Court Revives Lawsuit Filed Over Texas Journalist's Arrest
Court Revives Lawsuit Filed Over Texas Journalist's Arrest
A federal appeals court on Monday revived a lawsuit filed by an online freelance journalist in Texas who says she was arrested for merely seeking information from the police.

NEW ORLEANS: A federal appeals court on Monday revived a lawsuit filed by an online freelance journalist in Texas who says she was arrested for merely seeking information from the police.

Priscilla Villarreal goes by the name La Gordiloca on Facebook and Twitter. Monday’s opinion from the 5th U.S. Circuit Court of Appeals describes her as a non-traditional journalist who posts livestreamed video and information on crime scenes in the Laredo area, along with often unfiltered commentary that is sometimes critical of local authorities.
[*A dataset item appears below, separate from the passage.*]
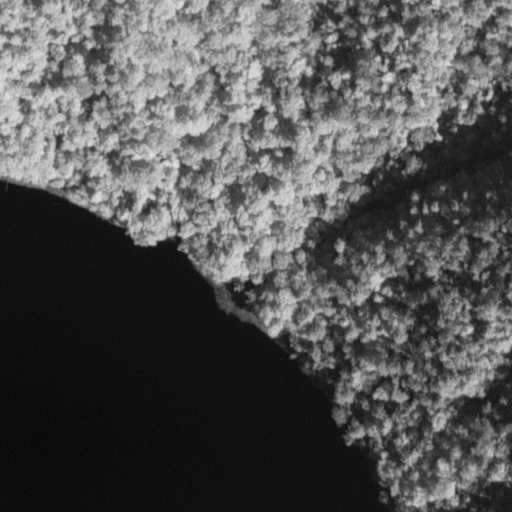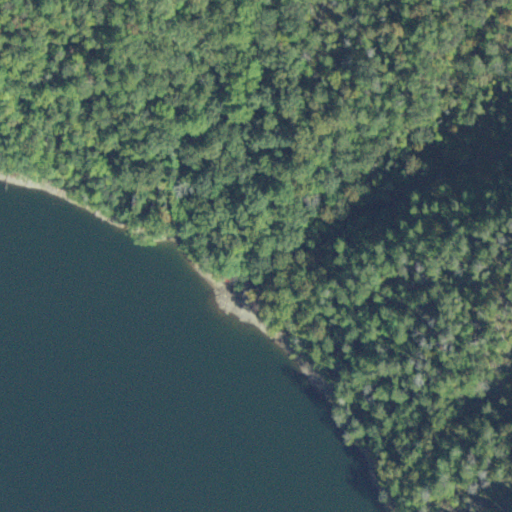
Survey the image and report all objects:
river: (13, 493)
Her lawsuit, revived in a 2-1 decision by the appeals court panel, said she was arrested in 2017 and accused of violating a little-known Texas law that a judge later found unconstitutional.

Monday’s opinion said the law made it a crime for a person to solicit information from public officials that has not been made public if the person seeking the information intends to benefit from it in some way. Villarreal had sought and obtained from a police officer the identities of a person who killed himself and a family involved in a car accident and published the information on her Facebook. The arrest affidavit said she sought the information to gain Facebook followers.

The charges against Villarreal were thrown out by a judge who ruled that the state law was unconstitutionally vague. Villarreal sued Laredo officials, alleging her constitutional rights to free speech and protection from unlawful seizure were violated when police arrested her.

In district court filings, the Laredo officials lawyers said the police acted in good faith and had no reason to believe the law under which Villarreal was arrested would later be found unconstitutional.

A federal district judge in Texas found the officials were protected by qualified immunity meaning the law largely protects them for actions they take as part of their official duties.

But two of the three judges for the New Orleans-based 5th Circuit disagreed, reversing much of the district court’s ruling.

Priscilla Villarreal was put in jail for asking a police officer a question, Judge James Ho, who was nominated by former President Donald Trump, wrote for the majority. If that is not an obvious violation of the Constitution, its hard to imagine what would be. And as the Supreme Court has repeatedly held, public officials are not entitled to qualified immunity for obvious violations of the Constitution.

Ho was joined by Judge James Graves, who was nominated by former President Barack Obama. Judge Priscilla Owen, nominated by former President George W. Bush, dissented. The court said her reasons would be posted later.